Medikament blockiert die Abwehrzellen
Die nächste Szene zeigt plötzlich ein anderes Bild: Auf der Videoaufnahme lassen sich die Leuchtpunkte, also die T-Zellen, nach der Injektion des MS-Medikaments Natalizumab beobachten. «Nur noch wenige lagern an der Gefässwand an», sagt die neue DKF-Forschungspreisträgerin: Natalizumab bindet an zwei Oberflächenproteine der T-Zellen, an die so genannten a4-Integrine. Da aufgrund der blockierten Proteine das Andocken der T-Zellen an der Blutgefässwand verhindert wird, können diese auch nicht mehr ins Zentralnervensystem auswandern. Gemäss Caroline Coisne hat Natalizumab eine sehr gute Wirkung bei MS-Erkrankten. «Diese Live-Videodokumente sind der Beweis, dass Natalizumab tatsächlich diese Wirkung hat», so die Forscherin.

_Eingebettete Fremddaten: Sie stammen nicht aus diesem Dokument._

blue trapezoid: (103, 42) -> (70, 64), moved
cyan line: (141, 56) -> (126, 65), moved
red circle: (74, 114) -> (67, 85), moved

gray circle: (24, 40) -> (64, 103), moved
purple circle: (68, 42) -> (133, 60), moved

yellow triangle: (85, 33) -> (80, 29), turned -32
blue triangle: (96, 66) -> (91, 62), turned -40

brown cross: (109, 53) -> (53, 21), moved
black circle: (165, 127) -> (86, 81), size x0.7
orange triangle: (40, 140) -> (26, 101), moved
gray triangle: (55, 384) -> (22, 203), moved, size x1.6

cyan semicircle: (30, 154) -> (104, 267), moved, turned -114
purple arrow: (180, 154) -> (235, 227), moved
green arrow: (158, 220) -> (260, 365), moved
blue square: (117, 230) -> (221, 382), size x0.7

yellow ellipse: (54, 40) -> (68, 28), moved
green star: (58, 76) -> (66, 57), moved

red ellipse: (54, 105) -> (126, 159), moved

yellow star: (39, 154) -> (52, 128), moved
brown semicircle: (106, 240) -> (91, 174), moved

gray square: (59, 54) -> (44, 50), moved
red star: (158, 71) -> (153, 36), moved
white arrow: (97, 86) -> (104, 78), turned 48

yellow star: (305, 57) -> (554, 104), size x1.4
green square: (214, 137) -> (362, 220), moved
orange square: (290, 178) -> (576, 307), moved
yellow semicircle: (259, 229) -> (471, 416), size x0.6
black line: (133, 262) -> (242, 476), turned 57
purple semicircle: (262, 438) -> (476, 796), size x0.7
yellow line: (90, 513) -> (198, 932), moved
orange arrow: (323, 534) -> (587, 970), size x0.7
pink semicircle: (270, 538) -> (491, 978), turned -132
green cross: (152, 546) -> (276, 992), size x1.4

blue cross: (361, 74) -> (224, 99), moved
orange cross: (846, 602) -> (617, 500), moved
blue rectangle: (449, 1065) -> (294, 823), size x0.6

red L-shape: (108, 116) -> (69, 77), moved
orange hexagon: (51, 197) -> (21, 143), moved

Das Ziel: Noch sicherere Therapie
Die Videosequenz ist zu Ende, doch die Erkenntnisse sind erst der Anfang der MS-Forschung von Caroline Coisne: Bei der Multiplen Sklerose attackieren nämlich nicht nur die T-Zellen das Myelin rund um die Nervenzellen, sondern noch andere Abwehrzelltypen. Es sei noch völlig unbekannt, ob das MS-Medikament Natalizumab auch diese Zelltypen blockiere. «Mithilfe der Videomikroskopie wollen wir klären, welche Rolle die beiden Oberflächenproteine auf verschiedenen Abwehrzellen bei der Einwanderung in das Zentralnervensystem spielen», so Caroline Coisne. Dadurch könne eine noch spezifischere und damit sicherere Therapie der Multiplen Sklerose möglich sein: Die autoaggressiven Immunzellen sollen blockiert werden – nicht aber andere Immunzellen, welche die Überwachung des ZNS sicherstellen.